« Antoine, un fils aimant » – Sandrine Cohen

Lu en : Mai 2025

Antoine a 17 ans. Il a tiré sur son père, mais c’était un accident. Pas de point d’exclamation, non. C’est une constatation. Antoine est navré. C’était un accident. Il est responsable. Enfin, autant qu’on peut l’être à 17 ans. Il n’y a pas de raison de chercher plus loin.

Sauf que c’est justement à Clélia Rivoire de s’en assurer. Et Clélia n’est vraiment pas du genre à se contenter des apparences. Car oui, en apparence, il ne s’agit que d’un banal accident. Mais derrière le regard froid du jeune homme, derrière son discours et son air buté, Clélia craint un manipulateur. Il maîtrise tout, beaucoup trop bien… Clélia est fermement décidée à creuser, parce que c’est son métier.

Clélia est enquêtrice de personnalité. Son rôle ? Comprendre. Pas les faits bruts : le tir, le sang, la panique de l’appel à police secours, ça, c’est pour les policiers. Elle, elle s’occupe de ce qui se cache derrière. Elle rencontre, elle écoute, elle fouille. Elle interroge les proches, elle relit les bulletins scolaires, elle décrypte les silences. Elle cherche des failles, des repères, des raisons. Elle ne juge pas, elle éclaire. Son rapport, c’est un faisceau d’indices sur ce que vaut l’humain derrière l’accusé. Pour que la justice voie plus loin que le dossier. Pour que l’on sache qui est Antoine.

CONSIGNE: Recopiez mot pour mot l'extrait sur Antoine : commencez aux mots « Sauf que c’est » et arrêtez-vous après « c’est son métier. ».

DONNÉES:
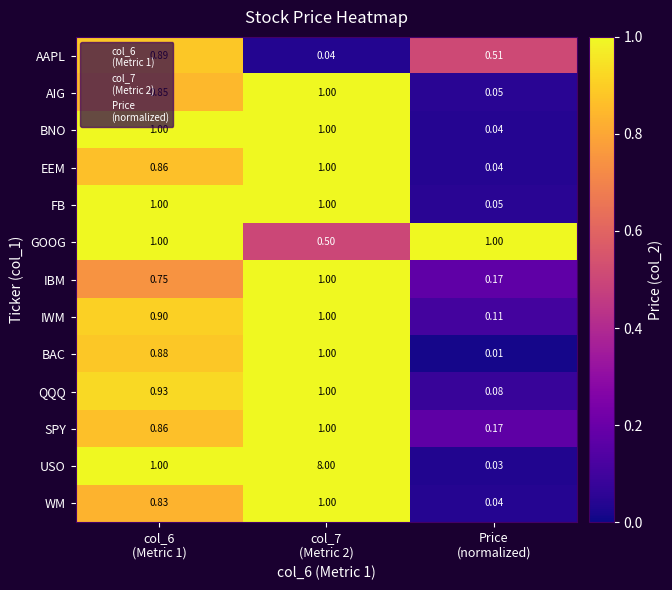

Which series has the largest total across all categories?

USO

CORRIGÉ:
Sauf que c’est justement à Clélia Rivoire de s’en assurer. Et Clélia n’est vraiment pas du genre à se contenter des apparences. Car oui, en apparence, il ne s’agit que d’un banal accident. Mais derrière le regard froid du jeune homme, derrière son discours et son air buté, Clélia craint un manipulateur. Il maîtrise tout, beaucoup trop bien… Clélia est fermement décidée à creuser, parce que c’est son métier.